Boom and Bust: Native American Perspectives on the Erie Canal

Boom and Bust: Native American Perspectives on the Erie Canal

BY CHRISTINE ZINNI, PHD

It is important to acknowledge the other side of the Erie canal story-- and the view of indigenous peoples in the region. The creation of the Erie Canal and the transformation of the landscape throughout the 19th century had profound environmental effects and traumatic consequences on the Haudenosaunee (“People of the Long House”), an alliance of six sovereign Native American nations whose members include the Mohawk, Oneida, Cayuga, Seneca, and Tuscarora nations.

Hotly contested by Seneca Chiefs and their allies, the Buffalo Creek Treaty of 1826 opened up the area along the western terminus of the canal to settlement by Euro-Americans. Displacing thousands of indigenous peoples, the Seneca lost three quarters of their territory or 80,000 acres, including valuable lands near Buffalo Creek in the present day city of Buffalo, the site of which had become a pan-Haudenosaunee center prior to the infamous “treaty” and seat of the Confederacy’s council fire.

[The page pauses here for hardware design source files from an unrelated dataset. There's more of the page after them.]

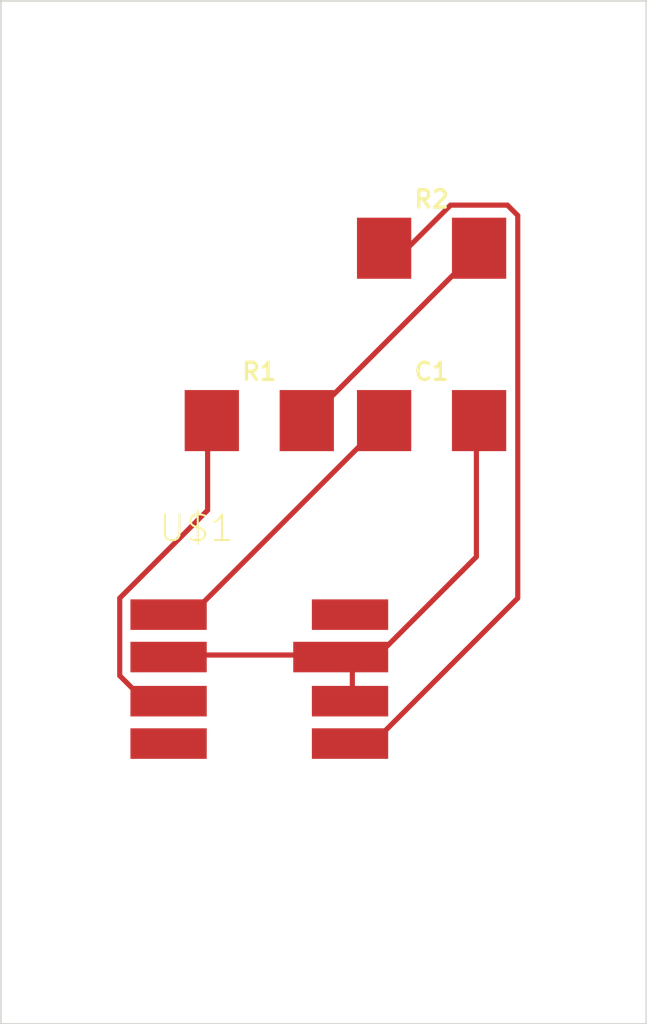
<source format=kicad_pcb>
(kicad_pcb
	(version 20240108)
	(generator "pcbnew")
	(generator_version "8.0")
	(general
		(thickness 1.6)
		(legacy_teardrops no)
	)
	(paper "A4")
	(layers
		(0 "F.Cu" signal)
		(31 "B.Cu" signal)
		(32 "B.Adhes" user "B.Adhesive")
		(33 "F.Adhes" user "F.Adhesive")
		(34 "B.Paste" user)
		(35 "F.Paste" user)
		(36 "B.SilkS" user "B.Silkscreen")
		(37 "F.SilkS" user "F.Silkscreen")
		(38 "B.Mask" user)
		(39 "F.Mask" user)
		(40 "Dwgs.User" user "User.Drawings")
		(41 "Cmts.User" user "User.Comments")
		(42 "Eco1.User" user "User.Eco1")
		(43 "Eco2.User" user "User.Eco2")
		(44 "Edge.Cuts" user)
		(45 "Margin" user)
		(46 "B.CrtYd" user "B.Courtyard")
		(47 "F.CrtYd" user "F.Courtyard")
		(48 "B.Fab" user)
		(49 "F.Fab" user)
		(50 "User.1" user)
		(51 "User.2" user)
		(52 "User.3" user)
		(53 "User.4" user)
		(54 "User.5" user)
		(55 "User.6" user)
		(56 "User.7" user)
		(57 "User.8" user)
		(58 "User.9" user)
	)
	(setup
		(pad_to_mask_clearance 0)
		(allow_soldermask_bridges_in_footprints no)
		(pcbplotparams
			(layerselection 0x00010fc_ffffffff)
			(plot_on_all_layers_selection 0x0000000_00000000)
			(disableapertmacros no)
			(usegerberextensions no)
			(usegerberattributes yes)
			(usegerberadvancedattributes yes)
			(creategerberjobfile yes)
			(dashed_line_dash_ratio 12.000000)
			(dashed_line_gap_ratio 3.000000)
			(svgprecision 4)
			(plotframeref no)
			(viasonmask no)
			(mode 1)
			(useauxorigin no)
			(hpglpennumber 1)
			(hpglpenspeed 20)
			(hpglpendiameter 15.000000)
			(pdf_front_fp_property_popups yes)
			(pdf_back_fp_property_popups yes)
			(dxfpolygonmode yes)
			(dxfimperialunits yes)
			(dxfusepcbnewfont yes)
			(psnegative no)
			(psa4output no)
			(plotreference yes)
			(plotvalue yes)
			(plotfptext yes)
			(plotinvisibletext no)
			(sketchpadsonfab no)
			(subtractmaskfromsilk no)
			(outputformat 1)
			(mirror no)
			(drillshape 1)
			(scaleselection 1)
			(outputdirectory "")
		)
	)
	(net 0 "")
	(net 1 "CSB")
	(net 2 "VDD")
	(net 3 "SCLK")
	(net 4 "SDA")
	(net 5 "PS")
	(footprint "MS5803-01BA_I2C:1206" (layer "F.Cu") (at 151.6861 97.2186))
	(footprint "MS5803-01BA_I2C:1206" (layer "F.Cu") (at 151.6861 102.2986))
	(footprint "MS5803-01BA_I2C:XDCR_MS580314BA01-00" (layer "F.Cu") (at 146.6061 109.9186))
	(footprint "MS5803-01BA_I2C:1206" (layer "F.Cu") (at 146.6061 102.2986))
	(gr_line
		(start 158.0161 89.9286)
		(end 138.9861 89.9286)
		(stroke
			(width 0.05)
			(type solid)
		)
		(layer "Edge.Cuts")
		(uuid "0c39da89-3ba9-4727-9b68-a8908ce49882")
	)
	(gr_line
		(start 138.9861 89.9286)
		(end 138.9861 120.0786)
		(stroke
			(width 0.05)
			(type solid)
		)
		(layer "Edge.Cuts")
		(uuid "268026d4-55e6-4c95-bf54-f84b6e8939db")
	)
	(gr_line
		(start 138.9861 120.0786)
		(end 158.0161 120.0786)
		(stroke
			(width 0.05)
			(type solid)
		)
		(layer "Edge.Cuts")
		(uuid "b63c0672-f78a-4e74-a76f-caef11f1a8e5")
	)
	(gr_line
		(start 158.0161 120.0786)
		(end 158.0161 89.9286)
		(stroke
			(width 0.05)
			(type solid)
		)
		(layer "Edge.Cuts")
		(uuid "f44a9941-b8f8-47de-9a01-3213c81ddc21")
	)
	(segment
		(start 153.0069 106.3118)
		(end 153.0069 102.3494)
		(width 0.1524)
		(layer "F.Cu")
		(net 1)
		(uuid "09c9d3ae-d956-42e4-97a6-7e9b0cedcd54")
	)
	(segment
		(start 149.0445 109.2074)
		(end 149.006381 109.267432)
		(width 0.1524)
		(layer "F.Cu")
		(net 1)
		(uuid "3e4faa9b-6df4-4d54-88d5-65158183cd6e")
	)
	(segment
		(start 148.8921 109.2074)
		(end 149.006381 109.267432)
		(width 0.1524)
		(layer "F.Cu")
		(net 1)
		(uuid "401faa96-dd39-4c79-ba70-aa01b1c1dfaa")
	)
	(segment
		(start 149.0445 109.2074)
		(end 149.3493 109.2074)
		(width 0.1524)
		(layer "F.Cu")
		(net 1)
		(uuid "4565d315-7cb9-4ad1-8422-a80d00212eb0")
	)
	(segment
		(start 149.3493 110.4266)
		(end 149.281381 110.567432)
		(width 0.1524)
		(layer "F.Cu")
		(net 1)
		(uuid "4b4a8c8e-2d15-43a7-88f3-e6d307605870")
	)
	(segment
		(start 149.3493 109.2074)
		(end 149.3493 110.4266)
		(width 0.1524)
		(layer "F.Cu")
		(net 1)
		(uuid "672ce2ee-e144-4094-bc5d-7a5c832923a3")
	)
	(segment
		(start 150.1113 109.2074)
		(end 153.0069 106.3118)
		(width 0.1524)
		(layer "F.Cu")
		(net 1)
		(uuid "75991364-9c96-4be4-a32e-ac371827c626")
	)
	(segment
		(start 149.3493 109.2074)
		(end 149.006381 109.267432)
		(width 0.1524)
		(layer "F.Cu")
		(net 1)
		(uuid "7f638e0e-d79e-4b01-8483-74bb0e028f5c")
	)
	(segment
		(start 148.8921 109.2074)
		(end 144.0153 109.2074)
		(width 0.1524)
		(layer "F.Cu")
		(net 1)
		(uuid "9f246834-83e6-4f11-99ff-0650ad16b689")
	)
	(segment
		(start 149.3493 109.2074)
		(end 150.1113 109.2074)
		(width 0.1524)
		(layer "F.Cu")
		(net 1)
		(uuid "b166451f-5c30-4276-bd0c-bad16e88ab84")
	)
	(segment
		(start 153.0069 102.3494)
		(end 153.0861 102.2986)
		(width 0.1524)
		(layer "F.Cu")
		(net 1)
		(uuid "bce1872b-fb96-4feb-a9ae-07208444e394")
	)
	(segment
		(start 144.0153 109.2074)
		(end 143.931368 109.267432)
		(width 0.1524)
		(layer "F.Cu")
		(net 1)
		(uuid "fa86cffa-ff16-4112-847c-601d559415b4")
	)
	(segment
		(start 148.1301 102.197)
		(end 148.0061 102.2986)
		(width 0.1524)
		(layer "F.Cu")
		(net 2)
		(uuid "2d5db0bf-ea81-4836-9cf2-61c4a8351936")
	)
	(segment
		(start 153.0069 97.3202)
		(end 148.1301 102.197)
		(width 0.1524)
		(layer "F.Cu")
		(net 2)
		(uuid "c1d03a8d-7fda-4245-b057-4b5df80a981c")
	)
	(segment
		(start 153.0069 97.3202)
		(end 153.0861 97.2186)
		(width 0.1524)
		(layer "F.Cu")
		(net 2)
		(uuid "e69cca51-1453-4986-b269-3f90f32cea65")
	)
	(segment
		(start 152.2449 95.9486)
		(end 151.0257 97.1678)
		(width 0.1524)
		(layer "F.Cu")
		(net 3)
		(uuid "150277db-c6ab-4b06-8751-10c0a14ea03d")
	)
	(segment
		(start 149.3493 111.7982)
		(end 149.9589 111.7982)
		(width 0.1524)
		(layer "F.Cu")
		(net 3)
		(uuid "465639c4-2db6-4384-a960-11251e886c1e")
	)
	(segment
		(start 154.2261 107.531)
		(end 154.2261 96.2534)
		(width 0.1524)
		(layer "F.Cu")
		(net 3)
		(uuid "5dd026e5-0b83-417e-ab95-5434a2a3667f")
	)
	(segment
		(start 151.0257 97.1678)
		(end 150.4161 97.1678)
		(width 0.1524)
		(layer "F.Cu")
		(net 3)
		(uuid "6d654c9d-49be-4ef5-bcbc-b47ca918f86b")
	)
	(segment
		(start 149.9589 111.7982)
		(end 154.2261 107.531)
		(width 0.1524)
		(layer "F.Cu")
		(net 3)
		(uuid "7c8dc0bb-a632-4718-bf19-41e9bcee2c1c")
	)
	(segment
		(start 149.3493 111.7982)
		(end 149.281381 111.817432)
		(width 0.1524)
		(layer "F.Cu")
		(net 3)
		(uuid "98c79212-01fc-4cae-9554-78c8a40061b6")
	)
	(segment
		(start 153.9213 95.9486)
		(end 152.2449 95.9486)
		(width 0.1524)
		(layer "F.Cu")
		(net 3)
		(uuid "cc22e4bb-16fa-46ff-bab0-a68029742ed2")
	)
	(segment
		(start 150.4161 97.1678)
		(end 150.2861 97.2186)
		(width 0.1524)
		(layer "F.Cu")
		(net 3)
		(uuid "f3c2637d-3422-4798-b9b4-48149622a9ee")
	)
	(segment
		(start 154.2261 96.2534)
		(end 153.9213 95.9486)
		(width 0.1524)
		(layer "F.Cu")
		(net 3)
		(uuid "f8baccfc-791a-4230-910c-c409a2bed37e")
	)
	(segment
		(start 145.0821 102.3494)
		(end 145.2061 102.2986)
		(width 0.1524)
		(layer "F.Cu")
		(net 4)
		(uuid "1c9bd3d9-7203-4ac1-9e6f-923973557c43")
	)
	(segment
		(start 142.4913 109.817)
		(end 142.4913 107.531)
		(width 0.1524)
		(layer "F.Cu")
		(net 4)
		(uuid "3c6da84e-cf54-4b2c-b8cd-15eba1fa9d29")
	)
	(segment
		(start 143.1009 110.4266)
		(end 142.4913 109.817)
		(width 0.1524)
		(layer "F.Cu")
		(net 4)
		(uuid "89bc707a-a68c-430c-9335-454c149e06f1")
	)
	(segment
		(start 145.0821 104.9402)
		(end 145.0821 102.3494)
		(width 0.1524)
		(layer "F.Cu")
		(net 4)
		(uuid "b73947af-d6de-4fe7-b3f1-d0138337bb26")
	)
	(segment
		(start 143.8629 110.4266)
		(end 143.931368 110.567432)
		(width 0.1524)
		(layer "F.Cu")
		(net 4)
		(uuid "bd619163-a871-440c-a5c4-e5c0bef792a6")
	)
	(segment
		(start 143.8629 110.4266)
		(end 143.1009 110.4266)
		(width 0.1524)
		(layer "F.Cu")
		(net 4)
		(uuid "e295f408-bd56-49a3-b1f7-34eb76e0f3dd")
	)
	(segment
		(start 142.4913 107.531)
		(end 145.0821 104.9402)
		(width 0.1524)
		(layer "F.Cu")
		(net 4)
		(uuid "e361a14d-bf3e-495e-b5af-448aae7341ee")
	)
	(segment
		(start 144.0153 107.9882)
		(end 144.6249 107.9882)
		(width 0.1524)
		(layer "F.Cu")
		(net 5)
		(uuid "2943a29c-005c-419b-88d3-dee4fc814da5")
	)
	(segment
		(start 144.0153 107.9882)
		(end 143.931368 108.017432)
		(width 0.1524)
		(layer "F.Cu")
		(net 5)
		(uuid "2d5dad25-22c9-45c8-a2c0-9db966f0fd8e")
	)
	(segment
		(start 144.6249 107.9882)
		(end 150.2637 102.3494)
		(width 0.1524)
		(layer "F.Cu")
		(net 5)
		(uuid "3bfd4f37-3f45-4258-9e79-e632b47298a0")
	)
	(segment
		(start 150.2637 102.3494)
		(end 150.2861 102.2986)
		(width 0.1524)
		(layer "F.Cu")
		(net 5)
		(uuid "cfd67018-f20d-4a2d-b094-f2caf1c257f1")
	)
)

</source>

Moreover, the rerouting of waters and industrialization wrought by the creation of the canal continues to affect the lifeways of the Onondaga of central New York-- as well as the 450,000 non-natives peoples residing in the water basin of Lake Onondaga. In Haudenosaunee cosmology, water is sacred as fundamental to all life and must be protected. The Erie Canal disrupted the natural flow of water, essentially damning watersheds so as to flow in an east-west direction and rerouting some of the waters of Lake Onondaga, where the Great Peacemaker brought together member nations to create the Law of Peace. The Onondaga Nation’s 21st-century “Vision for a Clean Onondaga Lake” seeks to restore the lake and to make sure that it is clean enough to support the health and well being of fish, waterfowl, animals and humans that inhabit the region. The Onondaga Nation’s 21st-century “Vision for a Clean Onondaga Lake” seeks to restore the lake and to make sure that it is clean enough to support the health and well being of fish, waterfowl, animals and humans that inhabit the region.